Impeachment, novamente.

O assunto circula por várias redes sociais: grupos no Whatsapp, Facebook, postagens é o que não faltam.

Sou da época em que muitos saíram as ruas pedindo a saída do Collor, muitos hoje que querem a saída da Dilma sequer tinham nascido naquela época. Então não têm ideia do que foi a derrubada de um presidente, que não aconteceu na realidade por vontade popular, mas por ter mexido com algumas figuras da época, além do confisco da poupança e planos econômicos que não davam certo.

Na época a então ministra da economia Zélia Cardoso de Mello, prima do então presidente, começou com o assunto da privatização, senão me engano pela primeira vez, entre outras coisas.

A economia não alavancava; as figuras políticas que estavam (e permanecem) no poder estavam contra o Presidente Collor na época por ter perdido o controle sobre ele, queriam sua cabeça. Então, o que se vendia na mídia era apenas um presidente corrupto, que antes era tido como “o santo de Alagoas” que acabaria com os marajás. Lembrando: sua família era a responsável por retransmitir o sinal da Rede Globo para seu estado, a mesma emissora que inundava seus noticiários com tudo que o então presidente estava envolvido.

O amor que existia entre eles era pouco e se acabou. Com a falta de apoio da mídia e a popularidade em baixa, a retirada do presidente era inevitável. O fatal dia de sua queda entrou na história como o primeiro presidente retirado do poder de forma democrática na história do país.

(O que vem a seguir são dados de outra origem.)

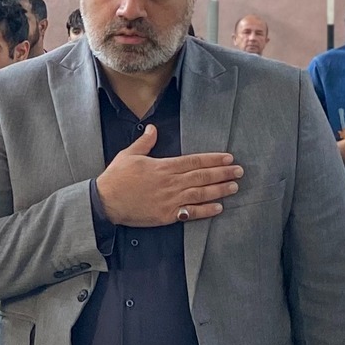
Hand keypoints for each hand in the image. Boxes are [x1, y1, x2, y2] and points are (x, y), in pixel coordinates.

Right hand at [94, 125, 242, 226]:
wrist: (105, 202)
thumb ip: (145, 142)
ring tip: (233, 186)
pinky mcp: (166, 215)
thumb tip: (153, 129)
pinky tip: (218, 207)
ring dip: (219, 190)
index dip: (213, 159)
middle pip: (202, 176)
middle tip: (239, 171)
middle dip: (223, 173)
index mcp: (163, 166)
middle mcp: (170, 182)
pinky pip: (190, 212)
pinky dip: (205, 210)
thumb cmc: (116, 178)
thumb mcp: (129, 155)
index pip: (194, 161)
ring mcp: (170, 200)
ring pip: (200, 193)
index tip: (228, 158)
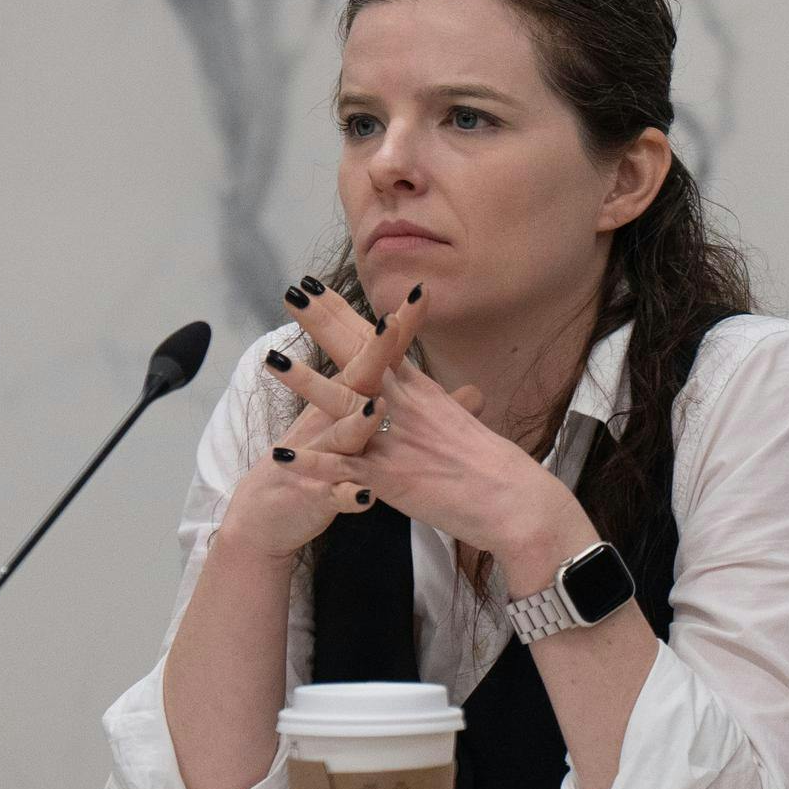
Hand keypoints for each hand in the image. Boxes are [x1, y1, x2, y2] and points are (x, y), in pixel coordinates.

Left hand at [265, 284, 578, 565]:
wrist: (517, 501)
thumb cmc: (495, 469)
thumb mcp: (464, 425)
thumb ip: (447, 406)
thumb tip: (449, 393)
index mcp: (422, 392)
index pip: (379, 340)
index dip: (347, 314)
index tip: (319, 287)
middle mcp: (407, 407)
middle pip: (360, 355)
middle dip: (324, 323)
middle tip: (293, 291)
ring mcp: (398, 441)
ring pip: (345, 404)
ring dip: (306, 382)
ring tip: (271, 360)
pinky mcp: (392, 479)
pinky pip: (345, 469)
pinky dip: (313, 463)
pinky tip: (281, 456)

Antes dele tivemos então José Sarney, vice de Tancredo Neves, que falecera antes de sua posse. Sendo ele o vice da chapa, assumira o cargo e empossado, começou sua gestão: vieram tabelas da Sunab, congelamento de preços, inflação crescente, racionamento, “fiscais do Sarney” e muita confusão com salários que se dissolviam diariamente por causa da hiperinflação que vivíamos.

Com a moeda nova, veio o Cruzado, Planos Cruzado, Cruzado Novo, mas a economia não continuava lá aquelas coisas. Entretanto, os políticos na época estavam felizes, já a constituinte que promulgaria a nova Constituição Federal de 88 ia de vento em popa, liderada por Ulysses Guimarães.

Atualmente, do meio do segundo mandato do Lula para cá, começamos a ter novos problemas econômicos, e tanto no cenário político quanto no econômico e social temos problemas, o que me relembra a época do Collor, por isso comecei por ele.
Se tivéssemos uma “lua de mel” na política e um equilíbrio como vínhamos tendo de certa forma na economia, tudo estaria bem e sequer se mencionaria o Impeachment. Só que a coisa começou a mudar, grupos se unem a dizer que tirar é a melhor medida, mas seria mesmo?

Tenho sinceras dúvidas. Primeiramente, temos governantes estaduais como o de São Paulo, por exemplo, onde sequer pensam em Impeachment. O estado tem uma Assembleia Legislativa que está confortável. O que me pergunto é, por qual razão Impeachment só “serve” para a presidente, sendo que todo ocupante de cargo Executivo pode sofrer esta consequência?

Não posso compactuar em retirar uma presidente que parece estar sendo deixada até mesmo pelo seu próprio partido. Talvez para servir de exemplo, não se sabe de quê.
Teríamos com a saída do PT de Dilma Rousseff o PMDB, partido que praticamente sozinho encabeçaria Executivo e Legislativo, praticamente uma hegemonia. Ou seja: teríamos novamente o PMDB administrando o país. E este velho “novo PMDB” já não dá sinais de ser tão aberto. O Presidente da Câmara dos Deputados dizendo que é contra a criação de partidos, seja por qual motivo for; assim como já coloca fora de pauta o assunto polêmico sobre o aborto. Será que ele lembra que ali é a casa do povo?

Eu temo por dias mais sombrios ainda do que poderemos ter com a atual presidente. Seria melhor pressionar os próprios partidários dela para que fosse feita uma mudança de postura. Mas sei que é praticamente impossível, há muita coisa em jogo, muitos interesses às claras e muito mais às escuras.

Não estou defendendo sua permanência ou sua saída, mas vendo o que pode acontecer. Bem não estamos, e o pior é uma possibilidade real.

Mais politização é o que precisamos.